Re: Download web page including css files, images, etc.

by starX (Chaplain)
on Jan 25, 2007

in reply to Download web page including css files, images, etc.

I would take a look at HTTP LITE. It should be easy enough for Perl to download a web page, do a regexp scan for the files you're looking for, save that file to disk as index.html, and then start downloading all the other items you're looking for. Something like...
use HTTP::Lite; my $http = new HTTP::Lite; my $req = $http->request("") or die "Unable to get document: $!"; my $mirror_home = '/home/user/mirror_home/'; my (@javascript, @css, @jpg); my $i = 0; while ($http->body()){ if ($_ =~ m/*.jpg/){ push $_, @jpg;} else if ($_ =~ m/*.js/){ push $_, @javascript;} else if ($_ =~ m/*.css/){ push $_, @css;} } open FILE, "> $mirror_home/index.html" or die "Couldn't open $mirror_home/index.html : $!"; print FILE $http->body(); close FILE; while ($i <= $#css){ $req = $http->request("$css[$i]") or die "Unable to get document: $!"; open FILE, "> $mirror_home/$css[$i]"; print FILE $http->body(); close FILE; $i++ } $i = 0; # Then repeat for other extensions.
As a fair warning the above is definitely untested and probably horribly over-simplified, but the basic idea seems sound to me.

Re^2: Download web page including css files, images, etc.
on Feb 08, 2012
    Yes (just in case anyone tries it) it is untested... and unfortunately has some bugs. Apart from the syntax errors that are quickly fixed (eg should be 'push @x , $_' not the other order used, there's one HUGE problem.

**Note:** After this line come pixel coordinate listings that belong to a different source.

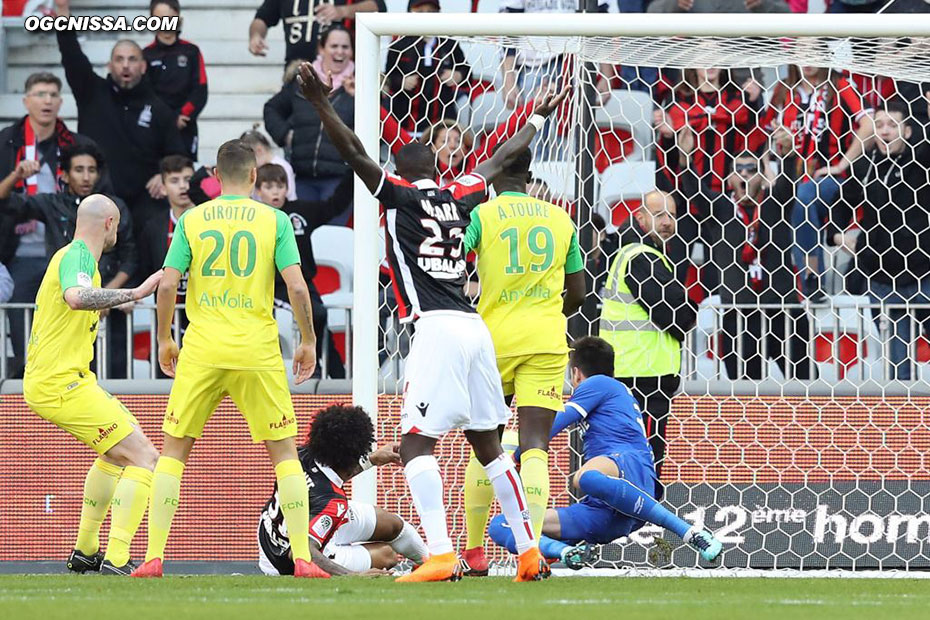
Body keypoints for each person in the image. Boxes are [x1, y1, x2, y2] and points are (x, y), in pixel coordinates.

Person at [298, 63, 569, 582]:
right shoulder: (460, 192)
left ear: (399, 170)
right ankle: (530, 554)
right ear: (436, 169)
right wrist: (536, 114)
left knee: (417, 445)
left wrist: (320, 104)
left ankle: (442, 555)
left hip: (437, 328)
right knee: (490, 446)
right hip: (476, 329)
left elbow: (354, 152)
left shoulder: (398, 195)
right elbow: (501, 159)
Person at [131, 140, 322, 579]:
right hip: (256, 348)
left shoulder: (192, 218)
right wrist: (307, 339)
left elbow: (166, 284)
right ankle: (303, 559)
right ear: (254, 176)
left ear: (215, 176)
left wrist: (164, 339)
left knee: (174, 452)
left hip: (202, 347)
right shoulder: (274, 220)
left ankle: (154, 557)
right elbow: (296, 286)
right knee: (285, 454)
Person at [460, 146, 586, 575]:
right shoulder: (560, 218)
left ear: (494, 174)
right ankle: (529, 553)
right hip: (547, 340)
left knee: (486, 446)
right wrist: (545, 312)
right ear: (530, 174)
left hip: (492, 341)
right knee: (535, 447)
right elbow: (580, 294)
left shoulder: (481, 216)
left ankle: (474, 552)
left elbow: (452, 261)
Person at [487, 337, 723, 566]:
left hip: (630, 467)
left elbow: (558, 421)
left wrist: (517, 456)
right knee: (503, 525)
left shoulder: (599, 383)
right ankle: (567, 553)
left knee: (583, 477)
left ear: (576, 373)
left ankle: (689, 533)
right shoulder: (613, 392)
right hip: (603, 512)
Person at [23, 194, 163, 575]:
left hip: (66, 379)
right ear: (110, 223)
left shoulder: (74, 258)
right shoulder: (80, 257)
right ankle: (118, 559)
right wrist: (133, 293)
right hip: (60, 382)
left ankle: (86, 550)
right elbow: (75, 297)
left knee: (115, 454)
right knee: (145, 458)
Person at [1, 143, 138, 379]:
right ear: (64, 174)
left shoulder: (112, 207)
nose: (86, 177)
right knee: (67, 373)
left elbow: (130, 257)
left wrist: (105, 296)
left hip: (107, 302)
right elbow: (5, 202)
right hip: (68, 303)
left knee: (113, 374)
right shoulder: (51, 203)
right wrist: (16, 176)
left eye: (92, 170)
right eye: (79, 170)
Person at [679, 139, 812, 381]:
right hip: (739, 316)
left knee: (805, 391)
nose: (744, 175)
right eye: (738, 170)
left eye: (751, 170)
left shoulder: (776, 203)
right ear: (729, 179)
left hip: (783, 312)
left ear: (762, 177)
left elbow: (788, 183)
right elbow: (695, 192)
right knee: (745, 398)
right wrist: (686, 159)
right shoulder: (720, 209)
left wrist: (789, 153)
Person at [54, 0, 186, 231]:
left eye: (132, 59)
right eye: (119, 59)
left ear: (144, 66)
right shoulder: (90, 92)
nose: (126, 66)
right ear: (109, 65)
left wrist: (162, 175)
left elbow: (177, 155)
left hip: (145, 208)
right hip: (95, 202)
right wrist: (63, 12)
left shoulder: (160, 108)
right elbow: (71, 55)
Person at [258, 404, 429, 576]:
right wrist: (351, 576)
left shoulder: (302, 454)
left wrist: (372, 459)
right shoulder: (332, 502)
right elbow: (302, 552)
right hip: (285, 560)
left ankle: (432, 562)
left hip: (276, 529)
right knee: (387, 555)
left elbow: (331, 474)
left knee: (392, 524)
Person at [831, 101, 930, 381]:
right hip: (883, 280)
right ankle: (908, 421)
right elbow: (839, 205)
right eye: (879, 125)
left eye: (892, 125)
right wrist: (838, 235)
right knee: (899, 371)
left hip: (924, 275)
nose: (885, 131)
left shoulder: (920, 163)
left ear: (908, 131)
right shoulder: (864, 167)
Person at [601, 190, 696, 476]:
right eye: (659, 215)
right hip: (643, 376)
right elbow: (678, 315)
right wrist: (689, 306)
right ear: (640, 217)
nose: (667, 222)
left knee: (627, 453)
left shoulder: (640, 253)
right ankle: (640, 511)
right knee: (646, 457)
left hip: (632, 371)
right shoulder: (642, 257)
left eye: (672, 216)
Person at [0, 71, 88, 378]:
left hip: (64, 251)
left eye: (52, 95)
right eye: (40, 94)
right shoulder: (5, 142)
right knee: (24, 328)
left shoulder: (75, 145)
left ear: (61, 101)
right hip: (19, 252)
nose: (47, 101)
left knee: (69, 323)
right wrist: (15, 176)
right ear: (25, 100)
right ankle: (29, 384)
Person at [767, 65, 874, 300]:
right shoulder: (783, 90)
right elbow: (761, 133)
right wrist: (767, 168)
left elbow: (869, 125)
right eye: (803, 49)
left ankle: (812, 278)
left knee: (802, 198)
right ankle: (782, 290)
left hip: (831, 178)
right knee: (789, 201)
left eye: (814, 47)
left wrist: (842, 164)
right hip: (788, 177)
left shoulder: (840, 85)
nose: (809, 58)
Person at [254, 162, 349, 378]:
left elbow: (334, 206)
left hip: (302, 281)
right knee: (259, 323)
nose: (275, 191)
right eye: (268, 187)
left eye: (280, 186)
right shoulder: (253, 216)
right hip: (267, 284)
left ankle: (334, 374)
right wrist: (197, 184)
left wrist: (352, 169)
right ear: (258, 191)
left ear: (287, 188)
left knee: (318, 315)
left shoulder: (301, 211)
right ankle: (268, 371)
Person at [264, 25, 354, 204]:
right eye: (334, 46)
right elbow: (271, 108)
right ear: (321, 49)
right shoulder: (302, 80)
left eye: (345, 47)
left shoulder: (361, 82)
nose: (340, 52)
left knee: (333, 231)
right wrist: (286, 136)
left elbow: (378, 124)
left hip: (340, 180)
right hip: (302, 178)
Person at [136, 154, 196, 377]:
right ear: (162, 186)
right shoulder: (153, 226)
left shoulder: (210, 221)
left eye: (188, 179)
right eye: (175, 180)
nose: (183, 186)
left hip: (204, 324)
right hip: (167, 325)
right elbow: (144, 268)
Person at [384, 0, 470, 135]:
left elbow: (467, 72)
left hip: (442, 125)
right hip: (406, 122)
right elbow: (388, 78)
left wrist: (458, 75)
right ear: (409, 14)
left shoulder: (448, 43)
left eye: (430, 12)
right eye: (420, 12)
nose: (425, 16)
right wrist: (401, 82)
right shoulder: (399, 45)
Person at [143, 0, 209, 160]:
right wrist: (166, 119)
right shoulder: (145, 55)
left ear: (179, 19)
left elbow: (200, 89)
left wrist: (181, 116)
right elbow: (145, 93)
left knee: (184, 175)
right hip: (156, 127)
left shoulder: (191, 51)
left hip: (185, 125)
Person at [249, 0, 384, 66]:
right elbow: (262, 18)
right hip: (296, 72)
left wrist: (343, 11)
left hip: (340, 76)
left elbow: (378, 7)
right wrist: (256, 36)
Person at [241, 128, 297, 201]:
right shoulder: (254, 170)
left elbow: (290, 196)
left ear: (259, 150)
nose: (248, 164)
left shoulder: (283, 167)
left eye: (248, 159)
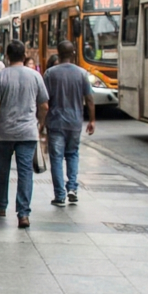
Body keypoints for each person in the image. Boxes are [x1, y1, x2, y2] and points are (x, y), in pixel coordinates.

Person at [0, 40, 48, 228]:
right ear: (24, 55)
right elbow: (44, 105)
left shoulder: (0, 76)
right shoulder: (35, 76)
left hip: (4, 132)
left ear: (7, 55)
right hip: (28, 132)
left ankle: (1, 205)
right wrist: (40, 124)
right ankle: (23, 214)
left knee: (2, 169)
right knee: (25, 172)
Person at [43, 41, 96, 206]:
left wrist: (41, 123)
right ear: (73, 53)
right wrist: (92, 119)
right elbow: (89, 98)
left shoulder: (50, 73)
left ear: (58, 53)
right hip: (75, 121)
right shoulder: (82, 73)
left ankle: (59, 195)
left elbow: (44, 101)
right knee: (72, 154)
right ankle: (72, 188)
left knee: (57, 158)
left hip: (56, 121)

The WHILE statement, as written, will continue to download from the web page forever ! There's no end condition since the $http->body() grabs the whole page over and over. So I think this is a good starting point.... but you then need take the 'html' returned by $http->body() and use an html parser to get the bits you want. Sorry but I don't have the code for this at present. If I get something working I'll post it. But I thought it wise to warn the unwary.